--- START ---

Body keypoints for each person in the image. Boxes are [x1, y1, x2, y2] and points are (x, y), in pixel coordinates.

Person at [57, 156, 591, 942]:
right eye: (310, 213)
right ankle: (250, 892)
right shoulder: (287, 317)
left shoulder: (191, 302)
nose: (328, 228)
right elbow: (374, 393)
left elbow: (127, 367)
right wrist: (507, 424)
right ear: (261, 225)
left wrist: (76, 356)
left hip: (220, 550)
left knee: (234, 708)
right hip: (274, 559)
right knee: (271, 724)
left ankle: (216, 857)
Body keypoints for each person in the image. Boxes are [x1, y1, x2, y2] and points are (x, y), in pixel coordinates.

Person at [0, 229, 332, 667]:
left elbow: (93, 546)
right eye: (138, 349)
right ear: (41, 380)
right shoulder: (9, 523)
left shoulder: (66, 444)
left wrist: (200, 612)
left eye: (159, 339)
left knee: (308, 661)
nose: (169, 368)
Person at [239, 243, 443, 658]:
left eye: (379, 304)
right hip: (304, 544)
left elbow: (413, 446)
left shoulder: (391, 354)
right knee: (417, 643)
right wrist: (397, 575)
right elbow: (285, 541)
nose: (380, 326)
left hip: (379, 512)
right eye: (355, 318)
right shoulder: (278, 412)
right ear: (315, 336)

--- END ---
--- START ---

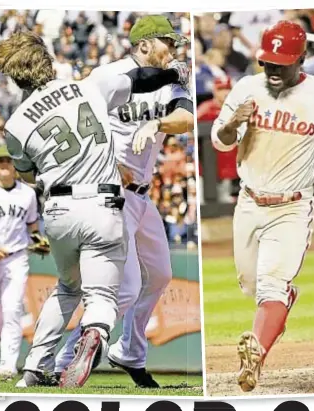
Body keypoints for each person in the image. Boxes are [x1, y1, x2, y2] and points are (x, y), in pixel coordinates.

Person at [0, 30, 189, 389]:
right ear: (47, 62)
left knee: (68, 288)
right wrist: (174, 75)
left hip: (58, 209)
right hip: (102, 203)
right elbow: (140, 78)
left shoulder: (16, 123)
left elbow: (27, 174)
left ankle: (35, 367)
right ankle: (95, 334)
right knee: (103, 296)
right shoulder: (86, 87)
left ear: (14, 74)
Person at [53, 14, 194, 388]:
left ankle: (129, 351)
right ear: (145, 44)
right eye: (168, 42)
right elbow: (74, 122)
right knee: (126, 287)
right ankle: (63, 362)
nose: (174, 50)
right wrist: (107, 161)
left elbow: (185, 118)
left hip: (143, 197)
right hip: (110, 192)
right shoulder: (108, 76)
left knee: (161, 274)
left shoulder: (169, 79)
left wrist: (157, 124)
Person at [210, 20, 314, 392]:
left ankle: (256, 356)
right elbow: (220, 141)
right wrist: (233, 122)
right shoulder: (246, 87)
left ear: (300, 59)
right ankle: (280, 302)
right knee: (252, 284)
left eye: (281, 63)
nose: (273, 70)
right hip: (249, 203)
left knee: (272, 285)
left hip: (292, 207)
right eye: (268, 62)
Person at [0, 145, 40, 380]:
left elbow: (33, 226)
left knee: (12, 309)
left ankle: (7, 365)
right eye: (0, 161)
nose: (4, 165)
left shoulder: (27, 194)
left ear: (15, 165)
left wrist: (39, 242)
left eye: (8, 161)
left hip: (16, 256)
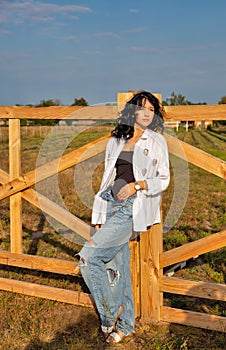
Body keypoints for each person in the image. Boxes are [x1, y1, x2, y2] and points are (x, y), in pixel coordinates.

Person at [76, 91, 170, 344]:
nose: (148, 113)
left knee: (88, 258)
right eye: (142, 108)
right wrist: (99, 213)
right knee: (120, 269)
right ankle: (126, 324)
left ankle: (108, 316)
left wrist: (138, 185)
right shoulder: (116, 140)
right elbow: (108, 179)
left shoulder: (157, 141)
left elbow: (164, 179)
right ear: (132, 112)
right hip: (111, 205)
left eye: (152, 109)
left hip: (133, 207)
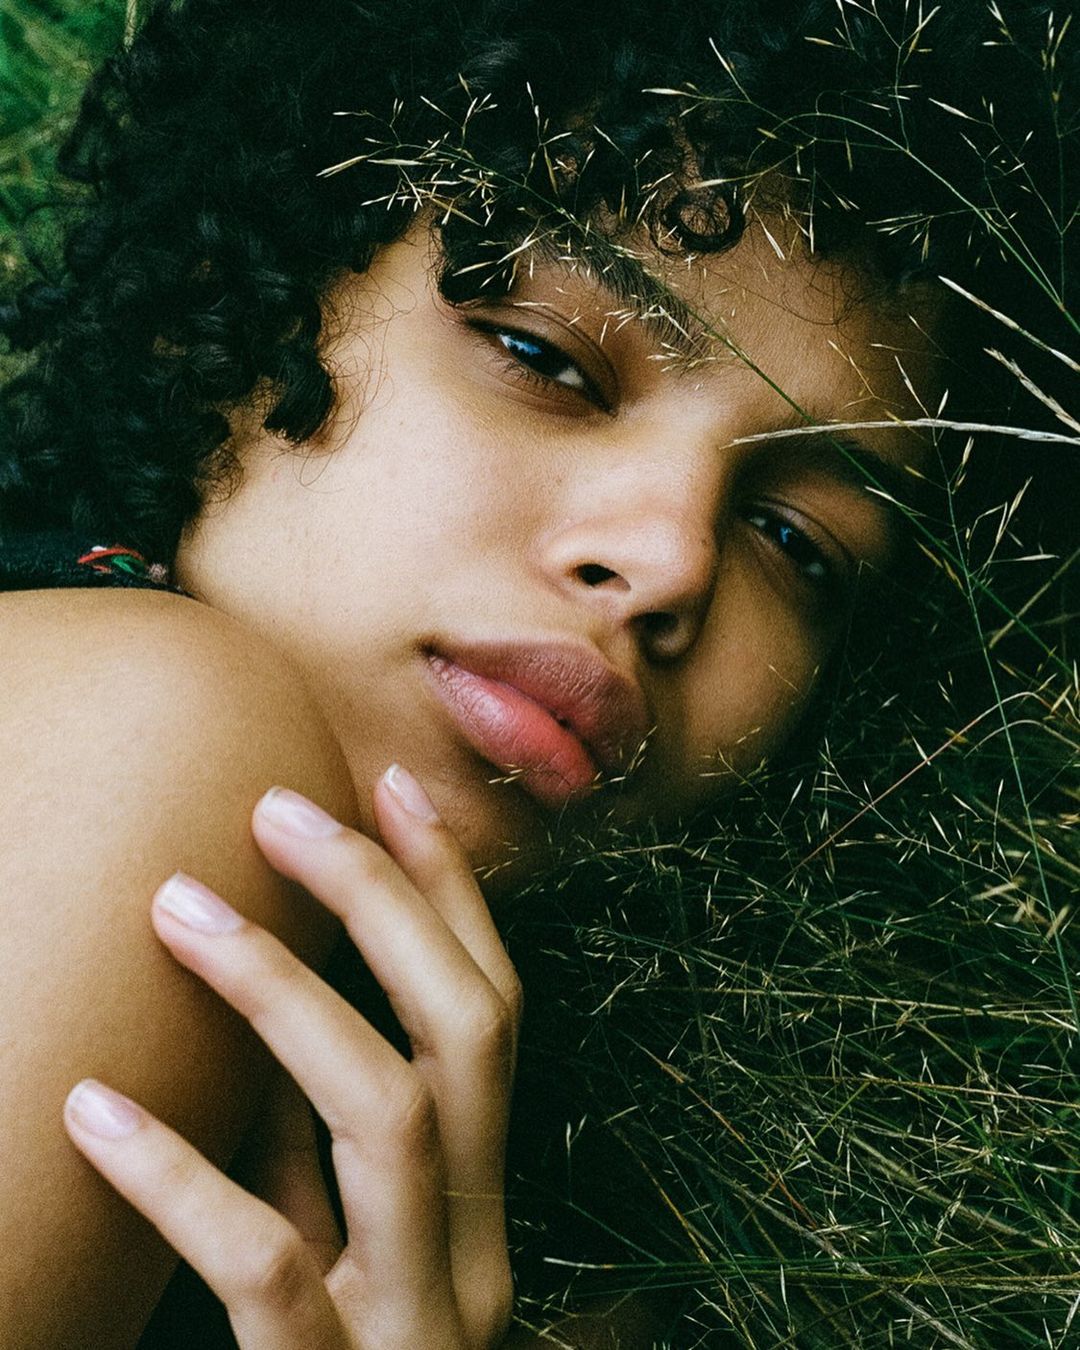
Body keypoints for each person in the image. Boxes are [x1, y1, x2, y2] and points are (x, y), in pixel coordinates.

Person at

--- END ---
--- START ---

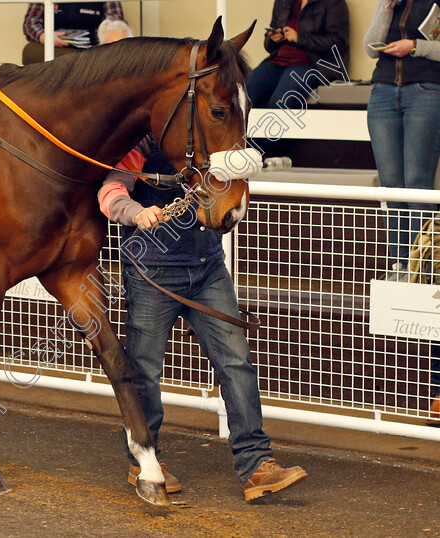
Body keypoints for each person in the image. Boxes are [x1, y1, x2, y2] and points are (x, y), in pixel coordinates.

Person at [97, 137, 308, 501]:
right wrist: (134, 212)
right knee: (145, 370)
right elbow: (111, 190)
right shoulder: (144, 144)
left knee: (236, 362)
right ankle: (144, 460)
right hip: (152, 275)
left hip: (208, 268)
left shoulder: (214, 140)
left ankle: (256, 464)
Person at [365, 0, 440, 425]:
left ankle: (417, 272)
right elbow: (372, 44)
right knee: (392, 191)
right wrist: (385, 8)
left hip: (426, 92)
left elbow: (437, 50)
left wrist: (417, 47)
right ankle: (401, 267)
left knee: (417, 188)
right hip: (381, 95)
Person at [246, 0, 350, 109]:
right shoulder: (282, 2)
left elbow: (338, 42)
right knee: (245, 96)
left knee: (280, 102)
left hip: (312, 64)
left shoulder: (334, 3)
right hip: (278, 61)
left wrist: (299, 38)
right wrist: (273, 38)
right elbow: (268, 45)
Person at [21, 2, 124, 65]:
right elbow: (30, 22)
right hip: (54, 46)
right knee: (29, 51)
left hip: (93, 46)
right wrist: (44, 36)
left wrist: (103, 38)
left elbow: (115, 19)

--- END ---

Above are entries with pictures among them. Write out exactly the lines from the one containing "left eye: (8, 161)" through the one containing "right shoulder: (116, 140)", ends included, and leave those pictures out.

> [TASK RESPONSE]
left eye: (8, 161)
left hip: (16, 256)
Body keypoints for each person in the image. Boxes are [x1, y1, x2, y2] and points are (x, y), in pixel coordinates.

Person at [76, 91, 170, 344]:
nose: (148, 113)
left knee: (88, 258)
right eye: (142, 108)
right wrist: (99, 213)
right knee: (120, 269)
right ankle: (126, 324)
left ankle: (108, 316)
left wrist: (138, 185)
right shoulder: (116, 140)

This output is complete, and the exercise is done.